▶ [Texte de la page]:
Après ce séjour aux Etats-Unis, Sixtine réoriente sa thèse vers la démocratie directe communaliste. Une évidence. « En rentrant, j’ai passé plusieurs mois sur le terrain en France, à Commercy. Durant le mouvement des gilets jaunes, ces derniers se sont organisés en assemblées populaires. Certains ont décidé de se lancer au niveau local pour redonner le pouvoir de décision aux habitants. »
Sixtine est passionnée. Lorsqu’elle évoque le sujet de sa thèse, son débit de parole s’accélère. Les mots s’envolent avec aisance. Ses mains suivent le mouvement. « Certains me disent que ce que j’étudie est absurde, que de toute façon un tel système démocratique ne sera jamais mis en place. Mon but est de prouver que des arguments peuvent défendre cette théorie radicale. » Peut-on combiner militantisme et recherche scientifique ? Sixtine répond par l’affirmative. « Ma légitimité tient au fait d’avoir une démarche scientifique et de relayer fidèlement la réalité de terrain, pas d’être neutre. Pour moi, la neutralité n’existe pas, même en droit. A partir du moment où l’on défend le système établi, on adopte une position politique. »
Entre pessimisme et espoir
Maintenant qu’elle dispose des données, il ne reste qu’à les mettre en forme. Grâce à la bourse « Vocatio », Sixtine va réaliser un séjour de recherche à l’université d’Edimbourg. « Ce séjour de six mois va me permettre de me frotter aux théories anglaises et de rédiger ma thèse sous la direction de professeurs spécialisés en innovation démocratique, notamment Olivier Escobar. » Au terme de sa thèse qu’elle prévoit d’achever en 2021, elle espère continuer dans l’enseignement, tout en poursuivant son engagement sociétal.

▶ [À faire]:
• A. Dans le texte sur la thèse de Sixtine, dans quelle université se déroulera son séjour de recherche ?
• B. Recopiez le passage du texte sur la thèse de Sixtine allant de « Entre pessimisme et » jusqu'à « son engagement sociétal. » inclus.
• C. Quels sont tous les lieux géographiques nommés dans le texte sur la thèse de Sixtine ?

Enregistrements d'une collection:
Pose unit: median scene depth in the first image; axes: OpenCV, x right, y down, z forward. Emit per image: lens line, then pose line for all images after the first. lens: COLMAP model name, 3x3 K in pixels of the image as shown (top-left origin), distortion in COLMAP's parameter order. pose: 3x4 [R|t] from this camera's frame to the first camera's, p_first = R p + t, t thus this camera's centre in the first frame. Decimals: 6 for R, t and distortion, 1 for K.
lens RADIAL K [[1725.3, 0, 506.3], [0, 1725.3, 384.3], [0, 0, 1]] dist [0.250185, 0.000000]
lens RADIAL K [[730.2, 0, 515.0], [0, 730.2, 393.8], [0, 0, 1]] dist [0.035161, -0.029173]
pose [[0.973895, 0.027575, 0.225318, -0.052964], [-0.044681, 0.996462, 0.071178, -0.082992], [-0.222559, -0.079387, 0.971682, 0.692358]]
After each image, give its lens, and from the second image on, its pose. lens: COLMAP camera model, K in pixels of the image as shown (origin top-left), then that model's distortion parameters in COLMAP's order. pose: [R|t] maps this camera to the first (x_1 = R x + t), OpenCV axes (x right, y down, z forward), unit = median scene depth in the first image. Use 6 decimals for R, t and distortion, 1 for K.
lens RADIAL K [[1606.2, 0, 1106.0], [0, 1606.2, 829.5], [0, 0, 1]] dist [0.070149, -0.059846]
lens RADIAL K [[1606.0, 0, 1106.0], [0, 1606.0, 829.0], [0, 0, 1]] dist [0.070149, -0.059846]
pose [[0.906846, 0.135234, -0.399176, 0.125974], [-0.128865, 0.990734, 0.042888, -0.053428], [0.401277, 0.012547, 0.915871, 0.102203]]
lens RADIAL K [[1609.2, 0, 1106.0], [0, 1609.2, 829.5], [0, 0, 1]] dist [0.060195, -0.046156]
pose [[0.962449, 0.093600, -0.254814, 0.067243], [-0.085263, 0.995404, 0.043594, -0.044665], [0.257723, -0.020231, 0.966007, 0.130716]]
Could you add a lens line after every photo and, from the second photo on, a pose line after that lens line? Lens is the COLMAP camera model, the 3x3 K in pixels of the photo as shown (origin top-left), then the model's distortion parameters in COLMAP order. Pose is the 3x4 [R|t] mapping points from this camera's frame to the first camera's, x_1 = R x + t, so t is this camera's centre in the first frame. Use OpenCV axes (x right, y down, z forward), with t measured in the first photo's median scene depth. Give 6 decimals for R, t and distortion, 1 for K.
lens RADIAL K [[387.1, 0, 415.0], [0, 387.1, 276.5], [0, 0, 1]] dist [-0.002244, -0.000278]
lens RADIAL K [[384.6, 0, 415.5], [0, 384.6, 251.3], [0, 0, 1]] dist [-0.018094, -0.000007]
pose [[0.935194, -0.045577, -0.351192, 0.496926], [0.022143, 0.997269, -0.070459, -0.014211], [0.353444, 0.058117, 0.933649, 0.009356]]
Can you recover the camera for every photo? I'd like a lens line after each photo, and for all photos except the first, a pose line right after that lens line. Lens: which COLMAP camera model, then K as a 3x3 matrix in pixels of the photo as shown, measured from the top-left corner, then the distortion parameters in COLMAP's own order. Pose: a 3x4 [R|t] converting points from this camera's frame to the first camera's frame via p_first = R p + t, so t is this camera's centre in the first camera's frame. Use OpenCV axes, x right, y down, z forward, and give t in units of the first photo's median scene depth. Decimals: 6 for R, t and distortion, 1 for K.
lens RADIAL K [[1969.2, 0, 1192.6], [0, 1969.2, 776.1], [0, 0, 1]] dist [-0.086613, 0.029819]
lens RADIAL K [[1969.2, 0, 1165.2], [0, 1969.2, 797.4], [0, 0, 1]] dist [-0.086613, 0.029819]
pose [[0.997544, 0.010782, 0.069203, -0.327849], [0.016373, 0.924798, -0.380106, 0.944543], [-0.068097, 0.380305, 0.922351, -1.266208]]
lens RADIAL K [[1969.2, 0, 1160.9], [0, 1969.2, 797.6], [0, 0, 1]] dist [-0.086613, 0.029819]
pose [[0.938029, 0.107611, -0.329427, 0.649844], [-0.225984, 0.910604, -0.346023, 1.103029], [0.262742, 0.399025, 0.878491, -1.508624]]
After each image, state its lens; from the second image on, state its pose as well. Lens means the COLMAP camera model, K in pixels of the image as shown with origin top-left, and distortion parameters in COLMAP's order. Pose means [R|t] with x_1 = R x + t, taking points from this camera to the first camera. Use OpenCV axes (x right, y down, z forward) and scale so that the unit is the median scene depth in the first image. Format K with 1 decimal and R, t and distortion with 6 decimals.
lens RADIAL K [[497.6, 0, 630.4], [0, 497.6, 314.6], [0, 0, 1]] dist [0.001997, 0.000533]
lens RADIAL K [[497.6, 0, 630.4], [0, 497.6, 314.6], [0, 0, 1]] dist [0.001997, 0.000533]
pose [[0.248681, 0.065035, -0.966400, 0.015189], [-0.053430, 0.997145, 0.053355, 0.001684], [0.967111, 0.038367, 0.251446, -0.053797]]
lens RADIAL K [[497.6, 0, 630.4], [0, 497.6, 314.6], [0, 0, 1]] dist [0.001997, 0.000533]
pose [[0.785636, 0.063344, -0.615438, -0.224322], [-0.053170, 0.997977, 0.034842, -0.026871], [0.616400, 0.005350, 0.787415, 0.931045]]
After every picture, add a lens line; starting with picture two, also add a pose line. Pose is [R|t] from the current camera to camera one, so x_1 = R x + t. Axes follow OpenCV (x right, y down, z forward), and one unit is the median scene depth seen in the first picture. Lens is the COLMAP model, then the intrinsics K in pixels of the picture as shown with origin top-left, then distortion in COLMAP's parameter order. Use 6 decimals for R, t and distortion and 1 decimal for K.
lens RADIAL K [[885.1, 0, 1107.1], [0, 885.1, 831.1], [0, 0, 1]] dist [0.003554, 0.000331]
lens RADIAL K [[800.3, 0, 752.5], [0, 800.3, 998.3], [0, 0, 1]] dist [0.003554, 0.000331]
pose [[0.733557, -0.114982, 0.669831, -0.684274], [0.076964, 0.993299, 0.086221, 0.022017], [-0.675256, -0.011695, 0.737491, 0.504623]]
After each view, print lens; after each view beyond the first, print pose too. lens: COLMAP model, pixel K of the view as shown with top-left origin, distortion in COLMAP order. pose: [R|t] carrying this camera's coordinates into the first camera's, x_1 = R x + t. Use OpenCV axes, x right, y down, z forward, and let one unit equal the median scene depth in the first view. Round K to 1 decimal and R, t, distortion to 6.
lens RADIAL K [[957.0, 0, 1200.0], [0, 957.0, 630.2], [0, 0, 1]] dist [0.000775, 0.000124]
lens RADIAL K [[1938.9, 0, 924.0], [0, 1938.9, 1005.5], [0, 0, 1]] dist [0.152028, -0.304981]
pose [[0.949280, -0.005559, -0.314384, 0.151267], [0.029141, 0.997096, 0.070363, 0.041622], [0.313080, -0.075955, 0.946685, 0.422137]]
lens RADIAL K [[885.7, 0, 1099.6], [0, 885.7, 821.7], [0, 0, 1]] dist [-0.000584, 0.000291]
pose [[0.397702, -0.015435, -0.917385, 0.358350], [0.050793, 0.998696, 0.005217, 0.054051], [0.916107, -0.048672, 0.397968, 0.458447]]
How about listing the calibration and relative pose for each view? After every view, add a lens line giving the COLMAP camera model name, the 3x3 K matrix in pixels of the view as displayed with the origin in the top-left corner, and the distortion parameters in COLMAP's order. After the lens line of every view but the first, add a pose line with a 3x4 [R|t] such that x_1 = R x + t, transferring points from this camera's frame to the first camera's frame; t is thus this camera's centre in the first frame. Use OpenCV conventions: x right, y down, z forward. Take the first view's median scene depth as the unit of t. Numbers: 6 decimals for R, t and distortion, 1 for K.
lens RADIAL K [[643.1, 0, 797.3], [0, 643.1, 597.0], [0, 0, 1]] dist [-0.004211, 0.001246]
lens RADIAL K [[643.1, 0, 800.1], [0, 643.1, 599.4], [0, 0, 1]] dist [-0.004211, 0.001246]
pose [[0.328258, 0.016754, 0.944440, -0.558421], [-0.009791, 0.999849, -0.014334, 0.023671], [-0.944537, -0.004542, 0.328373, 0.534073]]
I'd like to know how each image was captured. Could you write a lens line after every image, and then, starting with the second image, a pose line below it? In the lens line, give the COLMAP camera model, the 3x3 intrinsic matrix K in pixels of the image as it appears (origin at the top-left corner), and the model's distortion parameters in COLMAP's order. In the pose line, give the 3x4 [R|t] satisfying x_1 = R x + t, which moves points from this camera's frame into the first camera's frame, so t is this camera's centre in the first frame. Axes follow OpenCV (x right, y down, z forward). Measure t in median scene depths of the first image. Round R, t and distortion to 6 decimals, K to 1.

▶ [Réponses aux exercices]:
• A. À l'université d'Edimbourg.

• B.
Entre pessimisme et espoir
Maintenant qu’elle dispose des données, il ne reste qu’à les mettre en forme. Grâce à la bourse « Vocatio », Sixtine va réaliser un séjour de recherche à l’université d’Edimbourg. « Ce séjour de six mois va me permettre de me frotter aux théories anglaises et de rédiger ma thèse sous la direction de professeurs spécialisés en innovation démocratique, notamment Olivier Escobar. » Au terme de sa thèse qu’elle prévoit d’achever en 2021, elle espère continuer dans l’enseignement, tout en poursuivant son engagement sociétal.

• C. Les Etats-Unis, la France, Commercy, Edimbourg.